START Source text
For example, Map shader plug-ins implement functions based on the SampleFunc and SampleFuncv prototypes and are responsible for computing a Color result.

// SampleFunc
// This is C++ code
static void
sample(const scene_rdl2::rdl2::Map *self,
       moonray::shading::TLState *tls,
       const moonray::shading::State &state,
       scene_rdl2::math::Color *result);
// SampleFuncv
// This is ISPC code
static Color
sample(const uniform Map * uniform self,
       uniform ShadingTLState * uniform tls,
       const varying State &state);

Material shader plug-ins implement functions based on the ShadeFunc and ShadeFuncv protoypes and are responsible for configuring a Bsdf via the BsdfBuilder API.
END Source text
START Record excerpts
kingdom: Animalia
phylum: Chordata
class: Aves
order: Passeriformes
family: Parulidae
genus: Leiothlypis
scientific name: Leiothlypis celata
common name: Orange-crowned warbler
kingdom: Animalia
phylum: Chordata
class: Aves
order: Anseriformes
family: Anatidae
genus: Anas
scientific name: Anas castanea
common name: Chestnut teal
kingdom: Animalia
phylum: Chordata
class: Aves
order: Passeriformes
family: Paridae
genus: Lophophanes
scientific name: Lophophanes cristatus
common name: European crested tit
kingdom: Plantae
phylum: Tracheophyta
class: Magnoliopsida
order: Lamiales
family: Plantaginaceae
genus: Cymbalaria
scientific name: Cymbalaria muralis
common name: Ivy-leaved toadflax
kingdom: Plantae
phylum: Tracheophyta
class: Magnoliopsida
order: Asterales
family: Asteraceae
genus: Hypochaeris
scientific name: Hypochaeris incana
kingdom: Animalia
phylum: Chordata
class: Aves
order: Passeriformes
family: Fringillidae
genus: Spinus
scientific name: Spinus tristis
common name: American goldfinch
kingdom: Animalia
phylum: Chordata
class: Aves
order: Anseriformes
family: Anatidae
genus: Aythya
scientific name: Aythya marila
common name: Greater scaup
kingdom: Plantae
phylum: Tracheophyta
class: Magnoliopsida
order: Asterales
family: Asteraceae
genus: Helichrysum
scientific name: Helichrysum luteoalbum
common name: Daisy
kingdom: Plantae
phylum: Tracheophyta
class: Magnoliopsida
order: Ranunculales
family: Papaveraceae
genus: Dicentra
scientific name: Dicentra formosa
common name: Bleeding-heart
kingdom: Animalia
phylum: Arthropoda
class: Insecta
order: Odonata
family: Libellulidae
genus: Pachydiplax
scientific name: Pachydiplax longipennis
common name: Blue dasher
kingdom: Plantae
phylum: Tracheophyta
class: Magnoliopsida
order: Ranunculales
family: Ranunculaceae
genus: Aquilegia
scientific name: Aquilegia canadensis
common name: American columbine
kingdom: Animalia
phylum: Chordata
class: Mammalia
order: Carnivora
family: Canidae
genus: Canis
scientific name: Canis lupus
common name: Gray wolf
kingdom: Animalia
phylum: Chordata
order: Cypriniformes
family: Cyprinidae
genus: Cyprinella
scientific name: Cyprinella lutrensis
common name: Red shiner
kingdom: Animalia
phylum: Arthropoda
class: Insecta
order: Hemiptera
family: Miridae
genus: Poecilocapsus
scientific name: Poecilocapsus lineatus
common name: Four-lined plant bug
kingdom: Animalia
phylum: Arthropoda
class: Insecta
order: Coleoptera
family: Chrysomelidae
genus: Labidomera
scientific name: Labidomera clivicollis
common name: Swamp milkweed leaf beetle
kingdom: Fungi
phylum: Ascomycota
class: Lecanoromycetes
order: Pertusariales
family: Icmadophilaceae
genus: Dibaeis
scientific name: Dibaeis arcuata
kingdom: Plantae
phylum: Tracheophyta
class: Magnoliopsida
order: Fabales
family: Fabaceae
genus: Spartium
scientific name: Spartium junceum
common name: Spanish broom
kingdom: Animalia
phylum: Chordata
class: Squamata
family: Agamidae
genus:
END Record excerpts
Activities
• a. In the shader plug-in text, rewrite the paragraph beginning "Material shader plug-ins implement" as a short bulleted list that keeps its main facts.
• b. From the shader plug-in text, translate this sentence into Spanish: "For example, Map shader plug-ins implement functions based on the SampleFunc and SampleFuncv prototypes and are responsible for computing a Color result."
• c. According to the comments in the shader plug-in text, what language is the SampleFuncv code written in?

Answers for this exercise
• a.
- Material shader plug-ins implement functions based on ShadeFunc and ShadeFuncv.
- They configure a Bsdf.
- They do this through the BsdfBuilder API.

• b. Por ejemplo, los plug-ins de shader de tipo Map implementan funciones basadas en los prototipos SampleFunc y SampleFuncv y se encargan de calcular un resultado Color.

• c. ISPC.